NATO Secretary-General Jens Stoltenberg said on Thursday he saw progress in stalled talks with Turkey on Sweden's membership bid and aimed to have both Sweden and Finland join the alliance by the time of its July summit.
Stoltenberg told Reuters he and Turkish President Tayyip Erdogan had agreed that Turkey, Finland and Sweden would meet at NATO headquarters mid-March "to address the challenges we face when it comes to Turkish ratification of the Swedish accession protocol".
Stoltenberg, who met Erdogan last week in Ankara, sounded more upbeat on the topic than in past months.
"I see progress," he said in an interview. "My aim is to have both Finland and Sweden as full members by the NATO summit," due to take place in Lithuania from July 11-12.
Sweden and Finland applied last year to join the trans-Atlantic alliance after Russia invaded Ukraine, but Sweden faced unexpected objections from Turkey.
Ankara accuses Stockholm of harbouring what Turkey considers members of terrorist groups, and has demanded their extradition as a step towards giving Sweden's NATO membership its green light.
Talks between Finland, Sweden and Turkey have been stalled since January after a copy of the Koran was burned outside the Turkish embassy in Stockholm by Rasmus Paludan, leader of the Danish far-right political party Hard Line.
Turkey and Hungary are the only NATO allies that have not yet ratified the membership of Finland and Sweden, though Budapest has said it aims to take that step for both countries in early March.
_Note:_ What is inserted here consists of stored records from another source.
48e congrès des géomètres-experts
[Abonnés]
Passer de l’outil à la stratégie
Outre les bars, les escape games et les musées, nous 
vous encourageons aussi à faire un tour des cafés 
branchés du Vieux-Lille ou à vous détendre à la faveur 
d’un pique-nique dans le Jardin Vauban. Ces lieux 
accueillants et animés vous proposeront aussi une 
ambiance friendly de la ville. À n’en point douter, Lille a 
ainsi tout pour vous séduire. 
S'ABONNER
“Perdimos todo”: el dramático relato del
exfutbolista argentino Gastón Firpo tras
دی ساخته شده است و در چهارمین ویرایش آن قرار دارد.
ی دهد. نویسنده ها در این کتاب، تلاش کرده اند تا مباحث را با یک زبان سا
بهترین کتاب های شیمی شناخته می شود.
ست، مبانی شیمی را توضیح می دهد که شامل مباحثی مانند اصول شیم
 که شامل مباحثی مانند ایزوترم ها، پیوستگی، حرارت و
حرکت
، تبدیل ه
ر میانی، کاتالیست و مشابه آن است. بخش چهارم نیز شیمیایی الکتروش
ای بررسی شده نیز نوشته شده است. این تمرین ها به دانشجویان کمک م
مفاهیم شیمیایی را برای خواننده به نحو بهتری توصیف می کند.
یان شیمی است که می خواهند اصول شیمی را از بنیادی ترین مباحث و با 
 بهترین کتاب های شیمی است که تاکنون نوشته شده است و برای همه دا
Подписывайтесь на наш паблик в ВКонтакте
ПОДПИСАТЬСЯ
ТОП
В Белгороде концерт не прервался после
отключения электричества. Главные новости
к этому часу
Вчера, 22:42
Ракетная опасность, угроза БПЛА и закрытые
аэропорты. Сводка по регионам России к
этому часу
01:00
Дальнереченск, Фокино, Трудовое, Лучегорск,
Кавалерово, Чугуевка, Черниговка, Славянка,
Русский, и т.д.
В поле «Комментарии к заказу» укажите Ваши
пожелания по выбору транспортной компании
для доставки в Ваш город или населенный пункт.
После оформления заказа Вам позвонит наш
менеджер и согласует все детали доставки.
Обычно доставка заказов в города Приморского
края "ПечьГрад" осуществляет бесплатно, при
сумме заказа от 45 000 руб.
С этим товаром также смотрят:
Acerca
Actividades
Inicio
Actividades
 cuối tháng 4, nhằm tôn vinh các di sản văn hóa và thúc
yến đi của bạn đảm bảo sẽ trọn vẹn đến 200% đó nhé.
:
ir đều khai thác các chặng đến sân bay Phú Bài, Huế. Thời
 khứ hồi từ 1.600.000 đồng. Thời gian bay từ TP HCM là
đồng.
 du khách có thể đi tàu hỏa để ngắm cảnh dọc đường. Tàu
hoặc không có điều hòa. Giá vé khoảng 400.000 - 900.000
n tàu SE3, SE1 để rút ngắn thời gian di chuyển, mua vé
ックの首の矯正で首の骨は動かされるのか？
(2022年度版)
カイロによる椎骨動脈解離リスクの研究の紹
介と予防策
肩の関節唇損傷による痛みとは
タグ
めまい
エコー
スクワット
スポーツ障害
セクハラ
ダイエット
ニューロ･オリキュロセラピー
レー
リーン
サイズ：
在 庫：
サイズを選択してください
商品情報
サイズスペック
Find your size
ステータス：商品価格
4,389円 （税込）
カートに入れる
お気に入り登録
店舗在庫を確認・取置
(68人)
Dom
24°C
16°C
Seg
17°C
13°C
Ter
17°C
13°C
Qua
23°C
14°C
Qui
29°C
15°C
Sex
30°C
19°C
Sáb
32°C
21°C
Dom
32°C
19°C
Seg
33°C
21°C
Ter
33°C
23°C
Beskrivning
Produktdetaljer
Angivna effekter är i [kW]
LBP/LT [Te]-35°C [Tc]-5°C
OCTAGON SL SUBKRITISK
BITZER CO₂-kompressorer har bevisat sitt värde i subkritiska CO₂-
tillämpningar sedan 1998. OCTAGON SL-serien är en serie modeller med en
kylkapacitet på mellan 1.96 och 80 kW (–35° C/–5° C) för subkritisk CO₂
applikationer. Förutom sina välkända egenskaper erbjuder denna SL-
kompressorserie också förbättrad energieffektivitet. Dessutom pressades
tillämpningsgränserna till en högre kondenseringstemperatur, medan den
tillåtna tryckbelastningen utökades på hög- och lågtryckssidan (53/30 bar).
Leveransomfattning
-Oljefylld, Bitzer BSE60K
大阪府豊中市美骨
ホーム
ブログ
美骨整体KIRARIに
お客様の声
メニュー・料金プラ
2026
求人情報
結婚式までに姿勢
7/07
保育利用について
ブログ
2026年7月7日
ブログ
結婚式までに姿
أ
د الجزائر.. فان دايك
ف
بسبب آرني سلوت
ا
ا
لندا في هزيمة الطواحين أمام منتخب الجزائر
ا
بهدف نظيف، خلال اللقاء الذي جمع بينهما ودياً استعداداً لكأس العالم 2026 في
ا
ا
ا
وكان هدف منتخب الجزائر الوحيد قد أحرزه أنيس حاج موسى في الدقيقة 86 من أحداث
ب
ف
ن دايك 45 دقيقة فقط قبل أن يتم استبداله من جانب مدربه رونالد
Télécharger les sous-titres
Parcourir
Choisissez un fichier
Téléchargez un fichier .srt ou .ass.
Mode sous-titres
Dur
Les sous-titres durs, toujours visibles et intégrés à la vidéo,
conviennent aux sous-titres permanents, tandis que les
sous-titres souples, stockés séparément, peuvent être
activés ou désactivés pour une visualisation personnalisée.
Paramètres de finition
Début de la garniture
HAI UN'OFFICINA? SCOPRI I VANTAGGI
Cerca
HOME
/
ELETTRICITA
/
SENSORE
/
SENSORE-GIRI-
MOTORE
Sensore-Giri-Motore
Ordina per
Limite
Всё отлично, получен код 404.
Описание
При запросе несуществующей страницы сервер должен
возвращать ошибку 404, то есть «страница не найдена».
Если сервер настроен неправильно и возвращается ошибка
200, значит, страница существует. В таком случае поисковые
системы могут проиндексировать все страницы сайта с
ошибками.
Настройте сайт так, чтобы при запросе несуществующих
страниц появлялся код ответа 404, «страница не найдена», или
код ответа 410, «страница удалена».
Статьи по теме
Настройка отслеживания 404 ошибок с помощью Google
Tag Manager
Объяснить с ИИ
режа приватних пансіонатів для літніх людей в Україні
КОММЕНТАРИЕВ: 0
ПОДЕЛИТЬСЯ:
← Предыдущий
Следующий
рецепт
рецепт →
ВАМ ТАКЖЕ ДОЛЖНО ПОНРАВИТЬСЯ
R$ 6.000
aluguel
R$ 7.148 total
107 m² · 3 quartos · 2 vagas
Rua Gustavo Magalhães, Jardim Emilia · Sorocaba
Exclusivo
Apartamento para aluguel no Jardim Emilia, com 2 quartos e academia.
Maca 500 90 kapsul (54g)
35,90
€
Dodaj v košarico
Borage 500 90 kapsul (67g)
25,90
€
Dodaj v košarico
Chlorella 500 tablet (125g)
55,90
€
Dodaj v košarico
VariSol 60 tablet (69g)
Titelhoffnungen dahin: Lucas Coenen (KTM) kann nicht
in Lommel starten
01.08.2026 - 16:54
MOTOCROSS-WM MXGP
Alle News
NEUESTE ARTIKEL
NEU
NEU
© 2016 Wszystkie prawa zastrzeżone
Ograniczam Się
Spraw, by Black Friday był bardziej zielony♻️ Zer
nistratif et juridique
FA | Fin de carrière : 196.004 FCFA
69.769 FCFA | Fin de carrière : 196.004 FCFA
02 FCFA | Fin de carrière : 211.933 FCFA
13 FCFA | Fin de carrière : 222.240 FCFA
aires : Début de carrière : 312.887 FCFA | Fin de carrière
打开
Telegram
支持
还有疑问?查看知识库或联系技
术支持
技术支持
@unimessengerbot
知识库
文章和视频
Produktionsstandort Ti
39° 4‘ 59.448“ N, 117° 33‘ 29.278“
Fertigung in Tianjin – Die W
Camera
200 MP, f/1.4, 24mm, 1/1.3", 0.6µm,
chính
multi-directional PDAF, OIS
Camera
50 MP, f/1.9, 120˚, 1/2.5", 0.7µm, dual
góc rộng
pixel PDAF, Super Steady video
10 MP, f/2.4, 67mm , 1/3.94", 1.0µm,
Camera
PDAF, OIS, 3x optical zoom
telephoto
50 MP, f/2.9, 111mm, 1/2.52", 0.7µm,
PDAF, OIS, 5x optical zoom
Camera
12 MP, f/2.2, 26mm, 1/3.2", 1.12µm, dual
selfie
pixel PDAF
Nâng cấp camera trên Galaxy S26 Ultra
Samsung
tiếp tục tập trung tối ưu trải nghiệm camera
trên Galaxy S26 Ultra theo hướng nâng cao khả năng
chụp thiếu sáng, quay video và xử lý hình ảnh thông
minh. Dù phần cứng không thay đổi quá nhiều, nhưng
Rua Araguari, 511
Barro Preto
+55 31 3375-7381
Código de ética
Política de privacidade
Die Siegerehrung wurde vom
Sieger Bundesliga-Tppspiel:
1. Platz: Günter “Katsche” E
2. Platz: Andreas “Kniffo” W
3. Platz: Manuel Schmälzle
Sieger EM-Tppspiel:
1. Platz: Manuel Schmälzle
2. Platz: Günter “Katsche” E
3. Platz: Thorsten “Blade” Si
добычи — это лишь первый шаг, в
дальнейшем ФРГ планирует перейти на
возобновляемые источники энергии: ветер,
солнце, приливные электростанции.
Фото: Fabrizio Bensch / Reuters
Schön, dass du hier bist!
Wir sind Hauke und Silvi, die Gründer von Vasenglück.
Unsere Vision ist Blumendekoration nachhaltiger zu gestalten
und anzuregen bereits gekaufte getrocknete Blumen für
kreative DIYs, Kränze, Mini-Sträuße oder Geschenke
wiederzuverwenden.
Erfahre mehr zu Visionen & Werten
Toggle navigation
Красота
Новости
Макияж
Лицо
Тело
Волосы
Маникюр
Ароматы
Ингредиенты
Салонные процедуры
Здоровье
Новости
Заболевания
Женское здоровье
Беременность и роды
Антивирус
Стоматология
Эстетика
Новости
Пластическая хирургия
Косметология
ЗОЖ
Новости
Stoltenberg said that, regardless of the outstanding ratification, both Nordic states were safer than before their NATO application.
"As part of the accession process, several NATO allies, including the United States, have issued bilateral security assurances," he said.
"So it's inconceivable that Finland or Sweden will face any military threats from Russia without NATO reacting."
Russian President Vladimir Putin has said there would be no threat to Russia if Sweden and Finland joined NATO, but that Moscow would respond if the U.S.-led alliance bolstered military infrastructure in the two Nordic countries.
He has repeatedly cited the post-Soviet enlargement of the NATO alliance eastwards toward his borders as a reason for what he called Russia's "special military operation" in Ukraine.